A breath of wind catches in the sail, the creaking of ropes and fluttering of cloth before the fabric fills with tension, and billows to the shape of a perfect crescent-moon that fills the sky. Our Captain turns us a nudge South-West of Songosongo, and as the dhow cuts through the crystal waters it seems as eager to reach Fanjove Island as we are.


Beautiful and unchanged, the East-African dhow arrival is a quintessential part of the Fanjove experience, I remember my excitement the very first time I approached the island. Connecting the Swahili Coast, dhows can be seen daily, silently passing the island, their glistening white sails in fantastic contrast with the shimmering blue waters. In fact, every drop of fresh water, building material or piece of fruit used on Fanjove, is sailed in using a dhow boat first, and so it is no surprise that when you walk around the island you will see touches that pay tribute to these elegant workhorses.

Stepping onshore, with feet directly into the sea is always a special moment for guests that we love to share with them. I vividly remember the first time I plunged my feet into the warm shallows. Any travel weariness immediately gives way to broad smiles and disbelief as the guests take in the empty white sand beach, watched over by the Island’s historic German Lighthouse.

In the distance, neighbouring Songosongo Island can be seen, home to a forward-thinking community. It’s their cooperation and support over several years that has made the beautiful experience of Fanjove and its surrounding protected waters a possibility. The special relationship between these two islands has seen the successful introduction of several no-fishing zones, rotational reef closures and illegal fishing patrols that have allowed a coral nursery to flourish and the health of the reef to constantly improve. Aside from the obvious perks of living in a veritable tropical paradise (no shoes, surprisingly toned calves and fresh coconuts on tap!), working together with Songosongo community is one of the most enjoyable aspects of my job and I’m very excited to see what we can achieve together in the future.
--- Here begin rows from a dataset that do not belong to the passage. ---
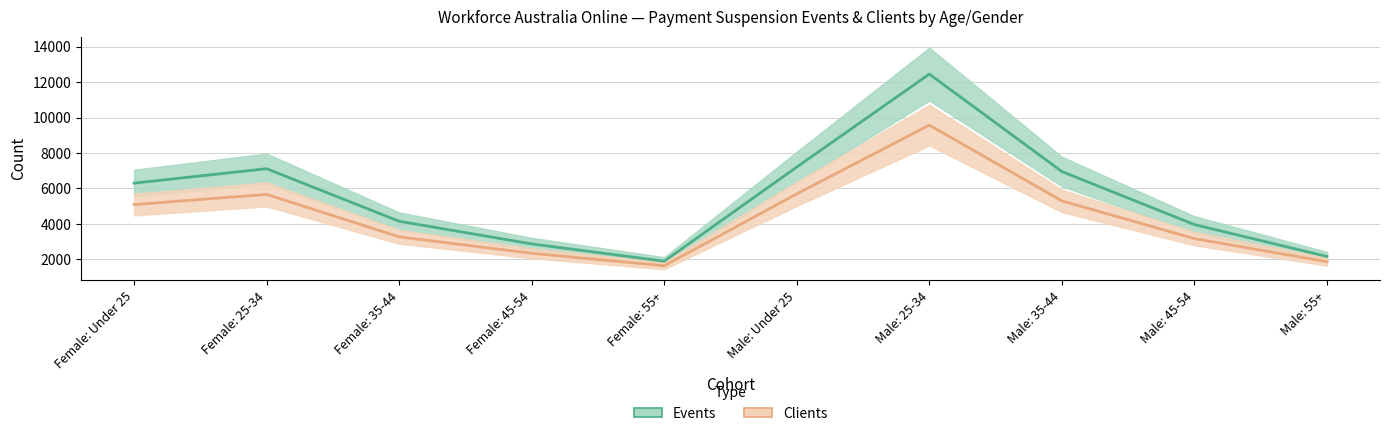

Reading right to left, what are all the values shown in this chart?

Events: 2155	3955	6950	12450	7205	1890	2865	4145	7110	6295
Clients: 1860	3165	5295	9570	5690	1630	2335	3265	5660	5085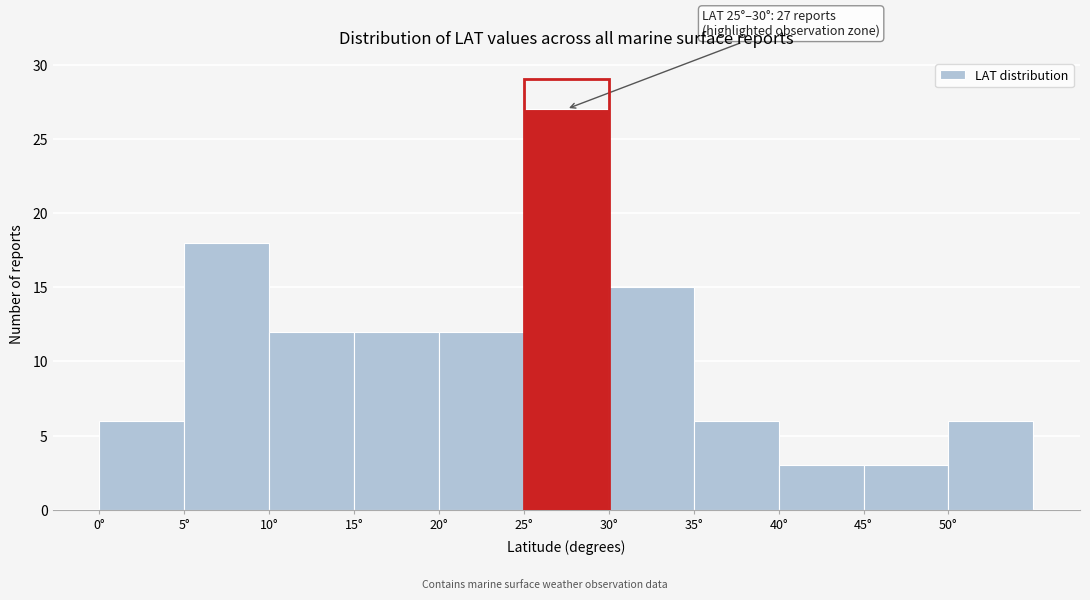

Which range on the x-axis has the tallest bar?

25 to 30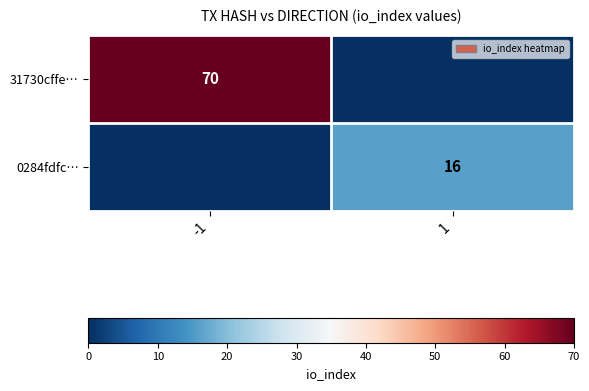

Is it true that 31730cffe… equals 47 at -1?

False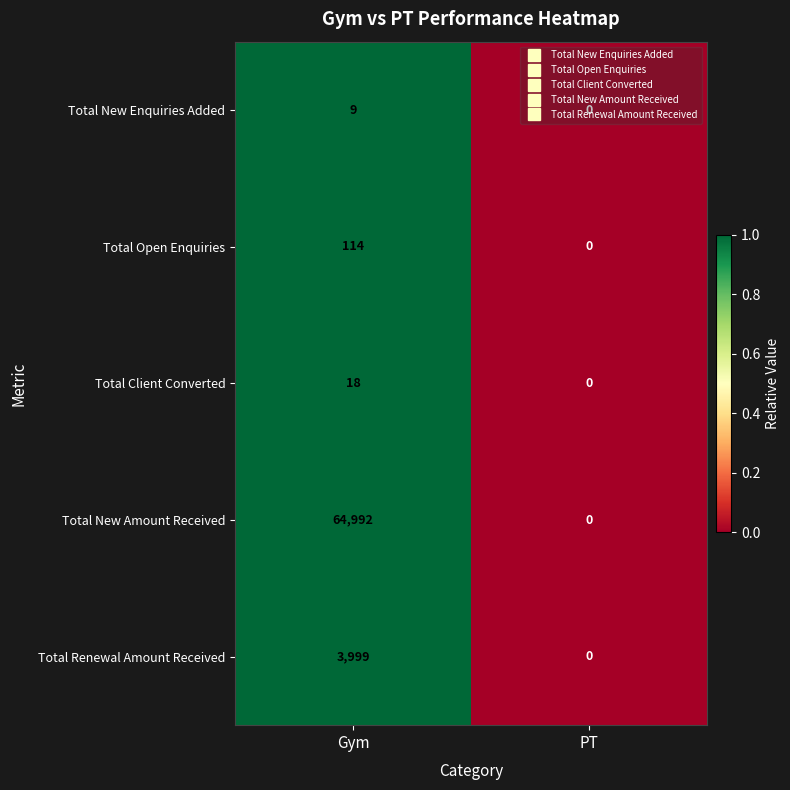

How many categories are shown in the chart?

2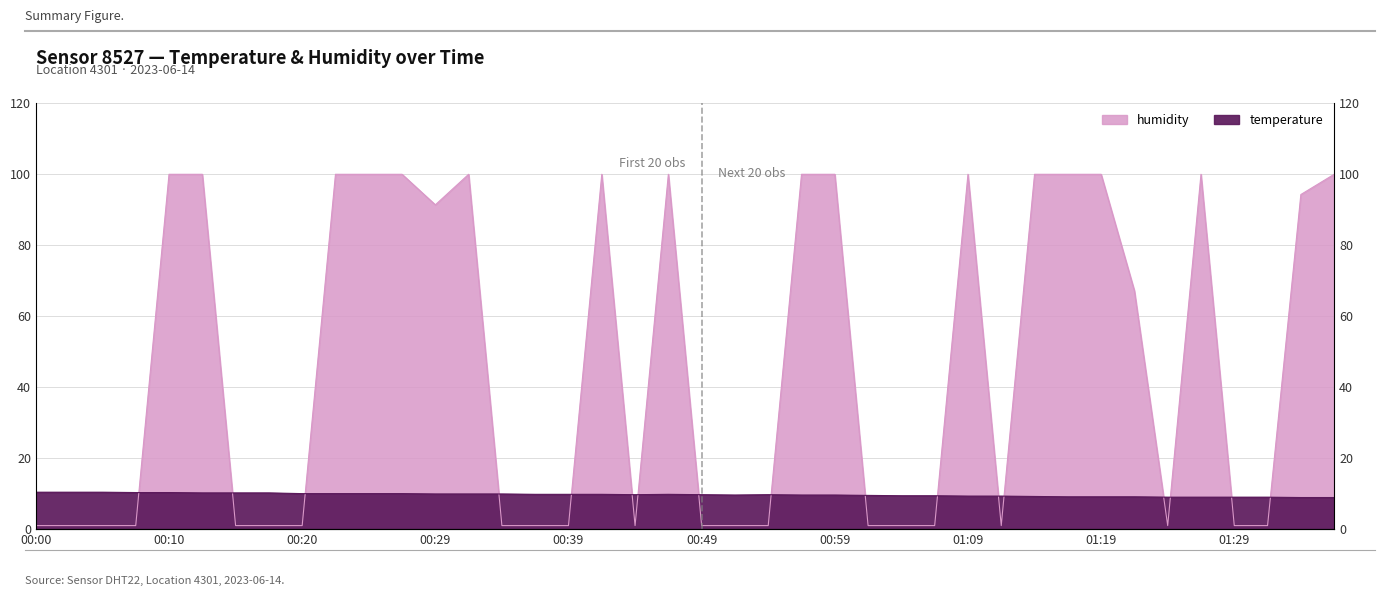

Rank the categories by humidity value from highest to lowest.

00:10, 00:12, 00:22, 00:25, 00:27, 00:32, 00:42, 00:47, 00:57, 00:59, 01:09, 01:14, 01:17, 01:19, 01:27, 01:37, 01:34, 00:29, 01:22, 00:00, 00:02, 00:05, 00:07, 00:15, 00:17, 00:20, 00:34, 00:37, 00:39, 00:44, 00:49, 00:52, 00:54, 01:02, 01:04, 01:07, 01:12, 01:24, 01:29, 01:32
To truly appreciate Fanjove, there is no better place than to sit at the top of the lighthouse at sunset. From this unbeatable vantage point, you can see the island in its entirety as well as the 11km of coral reef stretching out into the Indian Ocean. To the West you can make out the busy fishing port of Kilwa Kivinje, where the sun is setting, framed by the colourful stratus clouds of November. The rhythms of the day play beautifully here on Fanjove.